A stretch of the entries below is to be set down exactly, running from the line with "(tstamp 2d802b81-0e21-4f18-9e3f-bef784d18e96)" through the line with "(fp_line (start -0.5 0.25)", both included, and no other line.

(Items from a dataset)
* * *

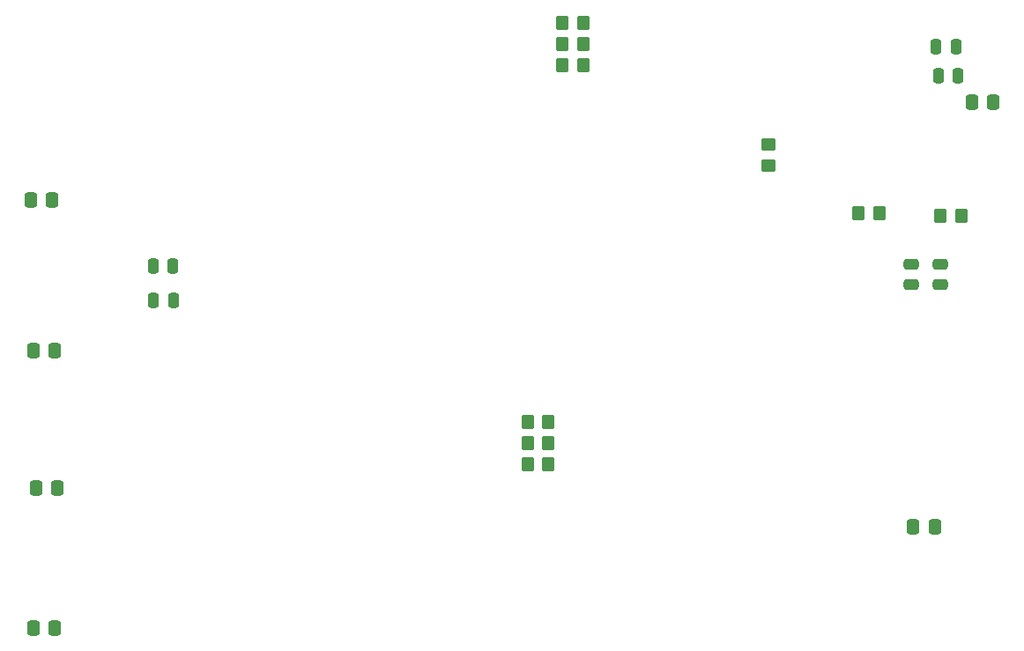
<source format=gbr>
%TF.GenerationSoftware,KiCad,Pcbnew,8.0.2*%
%TF.CreationDate,2025-02-26T22:38:59-05:00*%
%TF.ProjectId,MainPCB,4d61696e-5043-4422-9e6b-696361645f70,rev?*%
%TF.SameCoordinates,Original*%
%TF.FileFunction,Paste,Bot*%
%TF.FilePolarity,Positive*%
%FSLAX46Y46*%
G04 Gerber Fmt 4.6, Leading zero omitted, Abs format (unit mm)*
G04 Created by KiCad (PCBNEW 8.0.2) date 2025-02-26 22:38:59*
%MOMM*%
%LPD*%
G01*
G04 APERTURE LIST*
G04 Aperture macros list*
%AMRoundRect*
0 Rectangle with rounded corners*
0 $1 Rounding radius*
0 $2 $3 $4 $5 $6 $7 $8 $9 X,Y pos of 4 corners*
0 Add a 4 corners polygon primitive as box body*
4,1,4,$2,$3,$4,$5,$6,$7,$8,$9,$2,$3,0*
0 Add four circle primitives for the rounded corners*
1,1,$1+$1,$2,$3*
1,1,$1+$1,$4,$5*
1,1,$1+$1,$6,$7*
1,1,$1+$1,$8,$9*
0 Add four rect primitives between the rounded corners*
20,1,$1+$1,$2,$3,$4,$5,0*
20,1,$1+$1,$4,$5,$6,$7,0*
20,1,$1+$1,$6,$7,$8,$9,0*
20,1,$1+$1,$8,$9,$2,$3,0*%
G04 Aperture macros list end*
%ADD10RoundRect,0.250000X0.350000X0.450000X-0.350000X0.450000X-0.350000X-0.450000X0.350000X-0.450000X0*%
%ADD11RoundRect,0.250000X-0.450000X0.350000X-0.450000X-0.350000X0.450000X-0.350000X0.450000X0.350000X0*%
%ADD12RoundRect,0.250000X-0.337500X-0.475000X0.337500X-0.475000X0.337500X0.475000X-0.337500X0.475000X0*%
%ADD13RoundRect,0.250000X0.337500X0.475000X-0.337500X0.475000X-0.337500X-0.475000X0.337500X-0.475000X0*%
%ADD14RoundRect,0.250000X-0.350000X-0.450000X0.350000X-0.450000X0.350000X0.450000X-0.350000X0.450000X0*%
%ADD15RoundRect,0.250000X0.250000X0.475000X-0.250000X0.475000X-0.250000X-0.475000X0.250000X-0.475000X0*%
%ADD16RoundRect,0.250000X-0.475000X0.250000X-0.475000X-0.250000X0.475000X-0.250000X0.475000X0.250000X0*%
G04 APERTURE END LIST*
D10*
%TO.C,R25*%
X137668000Y-91186000D03*
X135668000Y-91186000D03*
%TD*%
%TO.C,R24*%
X129778000Y-90932000D03*
X127778000Y-90932000D03*
%TD*%
D11*
%TO.C,R23*%
X119126000Y-84344000D03*
X119126000Y-86344000D03*
%TD*%
D12*
%TO.C,C15*%
X138662500Y-80264000D03*
X140737500Y-80264000D03*
%TD*%
D13*
%TO.C,R2*%
X135128000Y-121070000D03*
X133053000Y-121070000D03*
%TD*%
D14*
%TO.C,R11*%
X99346000Y-76708000D03*
X101346000Y-76708000D03*
%TD*%
D12*
%TO.C,R3*%
X48238500Y-89662000D03*
X50313500Y-89662000D03*
%TD*%
D10*
%TO.C,R7*%
X97996000Y-113030000D03*
X95996000Y-113030000D03*
%TD*%
D15*
%TO.C,C9*%
X61910000Y-96012000D03*
X60010000Y-96012000D03*
%TD*%
%TO.C,C6*%
X137348000Y-77724000D03*
X135448000Y-77724000D03*
%TD*%
D12*
%TO.C,R4*%
X48492500Y-104140000D03*
X50567500Y-104140000D03*
%TD*%
D10*
%TO.C,R8*%
X98012000Y-115062000D03*
X96012000Y-115062000D03*
%TD*%
D16*
%TO.C,C1*%
X132842000Y-95890000D03*
X132842000Y-97790000D03*
%TD*%
D12*
%TO.C,R6*%
X48746500Y-117348000D03*
X50821500Y-117348000D03*
%TD*%
D10*
%TO.C,R9*%
X99346000Y-72644000D03*
X101346000Y-72644000D03*
%TD*%
D15*
%TO.C,C5*%
X137160000Y-74930000D03*
X135260000Y-74930000D03*
%TD*%
D12*
%TO.C,R5*%
X48492500Y-130810000D03*
X50567500Y-130810000D03*
%TD*%
D16*
%TO.C,C2*%
X135636000Y-95890000D03*
X135636000Y-97790000D03*
%TD*%
D10*
%TO.C,R10*%
X101346000Y-74676000D03*
X99346000Y-74676000D03*
%TD*%
D15*
%TO.C,C10*%
X61976000Y-99314000D03*
X60076000Y-99314000D03*
%TD*%
D10*
%TO.C,R1*%
X98012000Y-110998000D03*
X96012000Y-110998000D03*
%TD*%
M02*

</source>
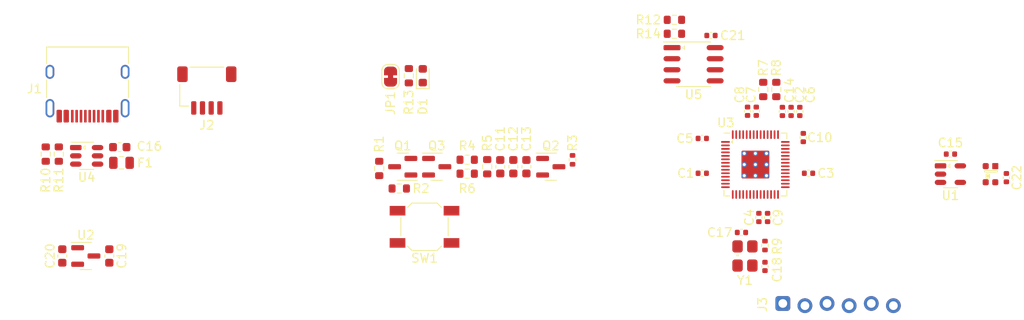
<source format=kicad_pcb>
(kicad_pcb (version 20211014) (generator pcbnew)

  (general
    (thickness 1.6)
  )

  (paper "A4")
  (title_block
    (title "Keyboard")
    (date "2022-10-05")
    (rev "0.1")
    (company "Josh Johnson")
  )

  (layers
    (0 "F.Cu" signal)
    (31 "B.Cu" signal)
    (32 "B.Adhes" user "B.Adhesive")
    (33 "F.Adhes" user "F.Adhesive")
    (34 "B.Paste" user)
    (35 "F.Paste" user)
    (36 "B.SilkS" user "B.Silkscreen")
    (37 "F.SilkS" user "F.Silkscreen")
    (38 "B.Mask" user)
    (39 "F.Mask" user)
    (40 "Dwgs.User" user "User.Drawings")
    (41 "Cmts.User" user "User.Comments")
    (42 "Eco1.User" user "User.Eco1")
    (43 "Eco2.User" user "User.Eco2")
    (44 "Edge.Cuts" user)
    (45 "Margin" user)
    (46 "B.CrtYd" user "B.Courtyard")
    (47 "F.CrtYd" user "F.Courtyard")
    (48 "B.Fab" user)
    (49 "F.Fab" user)
  )

  (setup
    (stackup
      (layer "F.SilkS" (type "Top Silk Screen"))
      (layer "F.Paste" (type "Top Solder Paste"))
      (layer "F.Mask" (type "Top Solder Mask") (color "Green") (thickness 0.01))
      (layer "F.Cu" (type "copper") (thickness 0.035))
      (layer "dielectric 1" (type "core") (thickness 1.51) (material "FR4") (epsilon_r 4.5) (loss_tangent 0.02))
      (layer "B.Cu" (type "copper") (thickness 0.035))
      (layer "B.Mask" (type "Bottom Solder Mask") (color "Green") (thickness 0.01))
      (layer "B.Paste" (type "Bottom Solder Paste"))
      (layer "B.SilkS" (type "Bottom Silk Screen"))
      (copper_finish "None")
      (dielectric_constraints no)
    )
    (pad_to_mask_clearance 0)
    (pcbplotparams
      (layerselection 0x00010fc_ffffffff)
      (disableapertmacros false)
      (usegerberextensions true)
      (usegerberattributes true)
      (usegerberadvancedattributes false)
      (creategerberjobfile false)
      (svguseinch false)
      (svgprecision 6)
      (excludeedgelayer true)
      (plotframeref false)
      (viasonmask false)
      (mode 1)
      (useauxorigin false)
      (hpglpennumber 1)
      (hpglpenspeed 20)
      (hpglpendiameter 15.000000)
      (dxfpolygonmode true)
      (dxfimperialunits true)
      (dxfusepcbnewfont true)
      (psnegative false)
      (psa4output false)
      (plotreference true)
      (plotvalue true)
      (plotinvisibletext false)
      (sketchpadsonfab false)
      (subtractmaskfromsilk true)
      (outputformat 1)
      (mirror false)
      (drillshape 0)
      (scaleselection 1)
      (outputdirectory "./plot")
    )
  )

  (net 0 "")
  (net 1 "+3V3")
  (net 2 "GND")
  (net 3 "+1V1")
  (net 4 "Net-(C11-Pad1)")
  (net 5 "+5V")
  (net 6 "VBUS")
  (net 7 "Net-(C17-Pad2)")
  (net 8 "Net-(C18-Pad2)")
  (net 9 "Net-(D1-Pad2)")
  (net 10 "Net-(J1-PadA5)")
  (net 11 "/USB+")
  (net 12 "/USB-")
  (net 13 "unconnected-(J1-PadA8)")
  (net 14 "Net-(J1-PadB5)")
  (net 15 "unconnected-(J1-PadB8)")
  (net 16 "Net-(JP1-Pad1)")
  (net 17 "Net-(Q1-Pad1)")
  (net 18 "/nRST")
  (net 19 "/BOOT")
  (net 20 "Net-(Q3-Pad3)")
  (net 21 "/FLASH_nCS")
  (net 22 "Net-(R5-Pad2)")
  (net 23 "/D+")
  (net 24 "/D-")
  (net 25 "Net-(R9-Pad2)")
  (net 26 "Net-(R12-Pad2)")
  (net 27 "/25")
  (net 28 "/LED_5V")
  (net 29 "/0")
  (net 30 "/1")
  (net 31 "/2")
  (net 32 "/3")
  (net 33 "/4")
  (net 34 "/5")
  (net 35 "/6")
  (net 36 "/7")
  (net 37 "/8")
  (net 38 "/9")
  (net 39 "/10")
  (net 40 "/11")
  (net 41 "/12")
  (net 42 "/13")
  (net 43 "/14")
  (net 44 "/15")
  (net 45 "/SWDCLK")
  (net 46 "/SWDIO")
  (net 47 "/16")
  (net 48 "/17")
  (net 49 "/18")
  (net 50 "/19")
  (net 51 "/20")
  (net 52 "/21")
  (net 53 "/22")
  (net 54 "/23")
  (net 55 "/24")
  (net 56 "/26")
  (net 57 "/27")
  (net 58 "/28")
  (net 59 "/29")
  (net 60 "/FLASH_SD3")
  (net 61 "/FLASH_SCK")
  (net 62 "/FLASH_SD0")
  (net 63 "/FLASH_SD2")
  (net 64 "/FLASH_SD1")
  (net 65 "unconnected-(U4-Pad1)")
  (net 66 "unconnected-(U4-Pad6)")
  (net 67 "unconnected-(D2-Pad1)")

  (footprint "josh-led:WS2812C-2020" (layer "F.Cu") (at 159.3 175.82 90))

  (footprint "Capacitor_SMD:C_0402_1005Metric" (layer "F.Cu") (at 138.4 175.74))

  (footprint "Resistor_SMD:R_0603_1608Metric" (layer "F.Cu") (at 99.2 174.19))

  (footprint "Capacitor_SMD:C_0603_1608Metric" (layer "F.Cu") (at 103 174.99 -90))

  (footprint "Capacitor_SMD:C_0402_1005Metric" (layer "F.Cu") (at 133.7 180.82 -90))

  (footprint "Package_TO_SOT_SMD:SOT-23" (layer "F.Cu") (at 95.7 174.99))

  (footprint "Resistor_SMD:R_0603_1608Metric" (layer "F.Cu") (at 89.1 175.19 90))

  (footprint "Capacitor_SMD:C_0402_1005Metric" (layer "F.Cu") (at 154.7 173.54 180))

  (footprint "Resistor_SMD:R_0603_1608Metric" (layer "F.Cu") (at 101.5 174.99 -90))

  (footprint "josh-connectors:USB_C_Receptacle_HRO_TYPE-C-31-M-12" (layer "F.Cu") (at 55.6 165.14 180))

  (footprint "josh-dfn-qfn:RP2040-QFN-56" (layer "F.Cu") (at 132.3 174.74))

  (footprint "Jumper:SolderJumper-2_P1.3mm_Bridged_RoundedPad1.0x1.5mm" (layer "F.Cu") (at 90.4 164.64 90))

  (footprint "Resistor_SMD:R_0402_1005Metric" (layer "F.Cu") (at 111.3 174.2 -90))

  (footprint "Capacitor_SMD:C_0402_1005Metric" (layer "F.Cu") (at 137.8 171.64 -90))

  (footprint "Package_TO_SOT_SMD:SOT-23" (layer "F.Cu") (at 91.8 174.99 180))

  (footprint "Capacitor_SMD:C_0402_1005Metric" (layer "F.Cu") (at 136.4 168.64 90))

  (footprint "Capacitor_SMD:C_0402_1005Metric" (layer "F.Cu") (at 137.4 168.64 90))

  (footprint "Capacitor_SMD:C_0402_1005Metric" (layer "F.Cu") (at 132.4 168.62 90))

  (footprint "Capacitor_SMD:C_0402_1005Metric" (layer "F.Cu") (at 130.7 182.54 180))

  (footprint "josh-buttons-switches:SW_SPST_SKQG" (layer "F.Cu") (at 94.3 181.89 180))

  (footprint "Capacitor_SMD:C_0402_1005Metric" (layer "F.Cu") (at 161.125 176.245 90))

  (footprint "Capacitor_SMD:C_0402_1005Metric" (layer "F.Cu") (at 133.4 186.44 90))

  (footprint "Resistor_SMD:R_0603_1608Metric" (layer "F.Cu") (at 52.3 173.54 -90))

  (footprint "Capacitor_SMD:C_0402_1005Metric" (layer "F.Cu") (at 132.7 180.82 -90))

  (footprint "josh-soic-sot-etc:SOIC-8_3.9x4.9mm_P1.27mm" (layer "F.Cu") (at 125.2 163.22))

  (footprint "josh-connectors:6_PIN_THT_Staggered" (layer "F.Cu") (at 135.45 190.82 90))

  (footprint "Capacitor_SMD:C_0603_1608Metric" (layer "F.Cu") (at 106 174.99 -90))

  (footprint "Capacitor_SMD:C_0603_1608Metric" (layer "F.Cu") (at 52.7 185.24 -90))

  (footprint "josh-soic-sot-etc:SOT-23-6_SRV05" (layer "F.Cu") (at 55.5 173.74))

  (footprint "Capacitor_SMD:C_0603_1608Metric" (layer "F.Cu") (at 104.5 174.99 -90))

  (footprint "Capacitor_SMD:C_0402_1005Metric" (layer "F.Cu") (at 126.2 175.74 180))

  (footprint "Package_TO_SOT_SMD:SOT-23" (layer "F.Cu") (at 108.8 174.99))

  (footprint "josh-passives-smt:Fuse_0805_2012Metric" (layer "F.Cu") (at 59.5 174.54 180))

  (footprint "Package_TO_SOT_SMD:SOT-23" (layer "F.Cu") (at 55.4 185.24))

  (footprint "Resistor_SMD:R_0603_1608Metric" (layer "F.Cu") (at 50.8 173.54 90))

  (footprint "Resistor_SMD:R_0603_1608Metric" (layer "F.Cu") (at 91.4 177.49))

  (footprint "Resistor_SMD:R_0402_1005Metric" (layer "F.Cu") (at 133.4 184.04 90))

  (footprint "LED_SMD:LED_0603_1608Metric" (layer "F.Cu") (at 94.1 164.54 90))

  (footprint "josh-soic-sot-etc:SOT-23-5" (layer "F.Cu") (at 154.7 175.84))

  (footprint "Resistor_SMD:R_0603_1608Metric" (layer "F.Cu") (at 133.2 166.12 -90))

  (footprint "Capacitor_SMD:C_0402_1005Metric" (layer "F.Cu") (at 131.4 168.62 90))

  (footprint "Resistor_SMD:R_0603_1608Metric" (layer "F.Cu") (at 134.7 166.12 -90))

  (footprint "Capacitor_SMD:C_0603_1608Metric" (layer "F.Cu") (at 59.3 172.74 180))

  (footprint "Resistor_SMD:R_0603_1608Metric" (layer "F.Cu") (at 92.5 164.54 90))

  (footprint "Capacitor_SMD:C_0402_1005Metric" (layer "F.Cu") (at 127.2 159.92 180))

  (footprint "josh-oscillators:Crystal_SMD_3225-4Pin_3.2x2.5mm" (layer "F.Cu") (at 131.1 185.24 -90))

  (footprint "Resistor_SMD:R_0603_1608Metric" (layer "F.Cu") (at 99.2 175.79 180))

  (footprint "josh-connectors:JST_SH_SM04B-SRSS-TB_1x04-1MP_P1.00mm_Horizontal" (layer "F.Cu") (at 69.3 166.24 180))

  (footprint "Capacitor_SMD:C_0402_1005Metric" (layer "F.Cu") (at 135.4 168.64 90))

  (footprint "Capacitor_SMD:C_0603_1608Metric" (layer "F.Cu") (at 58.1 185.24 -90))

  (footprint "Resistor_SMD:R_0603_1608Metric" (layer "F.Cu") (at 123 158.12 180))

  (footprint "Capacitor_SMD:C_0402_1005Metric" (layer "F.Cu")
    (tedit 5F68FEEE) (tstamp f68bfbb8-32ab-4414-843f-0579b3bc2796)
    (at 126.2 171.74 180)
    (descr "Capacitor SMD 0402 (1005 Metric), square (rectangular) end terminal, IPC_7351 nominal, (Body size source: IPC-SM-782 page 76, https://www.pcb-3d.com/wordpress/wp-content/uploads/ipc-sm-782a_amendment_1_and_2.pdf), generated with kicad-footprint-generator")
    (tags "capacitor")
    (property "JLC Basic" "Y")
    (property "LCSC" "C1525")
    (property "MPN" "CL05B104KO5NNNC")
    (property "MPN " "")
    (property "Manufacturer" "Samsung Electro-Mechanics")
    (property "Sheetfile" "File: keyboard.kicad_sch")
    (property "Sheetname" "")
    (property "Substitute" "Y")
    (path "/94c2c4c6-ea2c-449c-b8f3-93b4c0d8e80a")
    (attr smd)
    (fp_text reference "C5" (at 2 0) (layer "F.SilkS")
      (effects (font (size 1 1) (thickness 0.15)))
      (tstamp 2d802b81-0e21-4f18-9e3f-bef784d18e96)
    )
    (fp_text value "100n" (at 0 1.16) (layer "F.Fab")
      (effects (font (size 1 1) (thickness 0.15)))
      (tstamp 2a43db59-4c7c-4c13-8dcc-9ad2825f6278)
    )
    (fp_text user "${REFERENCE}" (at 0 0) (layer "F.Fab")
      (effects (font (size 0.25 0.25) (thickness 0.04)))
      (tstamp c5a79869-b537-4c8e-87ff-4486b5e86214)
    )
    (fp_line (start -0.107836 -0.36) (end 0.107836 -0.36) (layer "F.SilkS") (width 0.12) (tstamp 8873be99-2806-4dee-af2d-98505ede691b))
    (fp_line (start -0.107836 0.36) (end 0.107836 0.36) (layer "F.SilkS") (width 0.12) (tstamp 9676e476-a964-495f-b536-6d4ad4d5b0e7))
    (fp_line (start -0.91 -0.46) (end 0.91 -0.46) (layer "F.CrtYd") (width 0.05) (tstamp 33711238-08d4-4980-b017-317c2f5b6960))
    (fp_line (start 0.91 -0.46) (end 0.91 0.46) (layer "F.CrtYd") (width 0.05) (tstamp 7fcf59f8-377a-4e02-bb7b-54c31d6bdc30))
    (fp_line (start 0.91 0.46) (end -0.91 0.46) (layer "F.CrtYd") (width 0.05) (tstamp b4fa4da3-1b42-4c21-a134-67c773198ee5))
    (fp_line (start -0.91 0.46) (end -0.91 -0.46) (layer "F.CrtYd") (width 0.05) (tstamp b9a0ac83-1a4e-4559-89ef-4a0386968b5b))
    (fp_line (start 0.5 0.25) (end -0.5 0.25) (layer "F.Fab") (width 0.1) (tstamp 2033a664-af5a-44ea-9ebc-2c845b4320f3))
    (fp_line (start -0.5 -0.25) (end 0.5 -0.25) (layer "F.Fab") (width 0.1) (tstamp 78ff0293-5c1e-4c2b-9abc-ffa6a13b6554))
    (fp_line (start 0.5 -0.25) (end 0.5 0.25) (layer "F.Fab") (width 0.1) (tstamp 98a0a661-66b2-4c9c-b422-d572ed135574))
    (fp_line (start -0.5 0.25) (end -0.5 -0.25) (layer "F.Fab") (width 0.1) (tstamp be87f5d7-73d0-4a7e-bcba-1f2db75249a9))
    (pad "1" smd roundrect (at -0.48 0 180) (size 0.56 0.62) (layers "F.Cu" "F.Paste" "F.Mask") (roundrect_rratio 0.25)
      (net 1 "+3V3") (pintype "passive") (tstamp 73ebb030-b541-4044-bcfc-32a726867313))
    (pad "2" smd roundrect (at 0.48 0 180) (size 0.56 0.62) (layers "F.Cu" "F.Paste" "F.Mask") (roundrect_rratio 0.25)
      (net 2 "GND") (pintype "passive") (tstamp bfd0bdcb-b732-4edd-95ae-88edd35ae973))
    (model "${KICAD6_3DMODEL_DIR}/Capacitor_SMD.3dshapes/C_0402_1005Metric.wrl"
      (offset (xyz 0 0 0))
      (scale (xyz 1 1 1))
      (rotate (xyz 
... [3230 chars truncated]
</source>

* * *

- EXERCISE RESULT
      (tstamp 2d802b81-0e21-4f18-9e3f-bef784d18e96)
    )
    (fp_text value "100n" (at 0 1.16) (layer "F.Fab")
      (effects (font (size 1 1) (thickness 0.15)))
      (tstamp 2a43db59-4c7c-4c13-8dcc-9ad2825f6278)
    )
    (fp_text user "${REFERENCE}" (at 0 0) (layer "F.Fab")
      (effects (font (size 0.25 0.25) (thickness 0.04)))
      (tstamp c5a79869-b537-4c8e-87ff-4486b5e86214)
    )
    (fp_line (start -0.107836 -0.36) (end 0.107836 -0.36) (layer "F.SilkS") (width 0.12) (tstamp 8873be99-2806-4dee-af2d-98505ede691b))
    (fp_line (start -0.107836 0.36) (end 0.107836 0.36) (layer "F.SilkS") (width 0.12) (tstamp 9676e476-a964-495f-b536-6d4ad4d5b0e7))
    (fp_line (start -0.91 -0.46) (end 0.91 -0.46) (layer "F.CrtYd") (width 0.05) (tstamp 33711238-08d4-4980-b017-317c2f5b6960))
    (fp_line (start 0.91 -0.46) (end 0.91 0.46) (layer "F.CrtYd") (width 0.05) (tstamp 7fcf59f8-377a-4e02-bb7b-54c31d6bdc30))
    (fp_line (start 0.91 0.46) (end -0.91 0.46) (layer "F.CrtYd") (width 0.05) (tstamp b4fa4da3-1b42-4c21-a134-67c773198ee5))
    (fp_line (start -0.91 0.46) (end -0.91 -0.46) (layer "F.CrtYd") (width 0.05) (tstamp b9a0ac83-1a4e-4559-89ef-4a0386968b5b))
    (fp_line (start 0.5 0.25) (end -0.5 0.25) (layer "F.Fab") (width 0.1) (tstamp 2033a664-af5a-44ea-9ebc-2c845b4320f3))
    (fp_line (start -0.5 -0.25) (end 0.5 -0.25) (layer "F.Fab") (width 0.1) (tstamp 78ff0293-5c1e-4c2b-9abc-ffa6a13b6554))
    (fp_line (start 0.5 -0.25) (end 0.5 0.25) (layer "F.Fab") (width 0.1) (tstamp 98a0a661-66b2-4c9c-b422-d572ed135574))
    (fp_line (start -0.5 0.25) (end -0.5 -0.25) (layer "F.Fab") (width 0.1) (tstamp be87f5d7-73d0-4a7e-bcba-1f2db75249a9))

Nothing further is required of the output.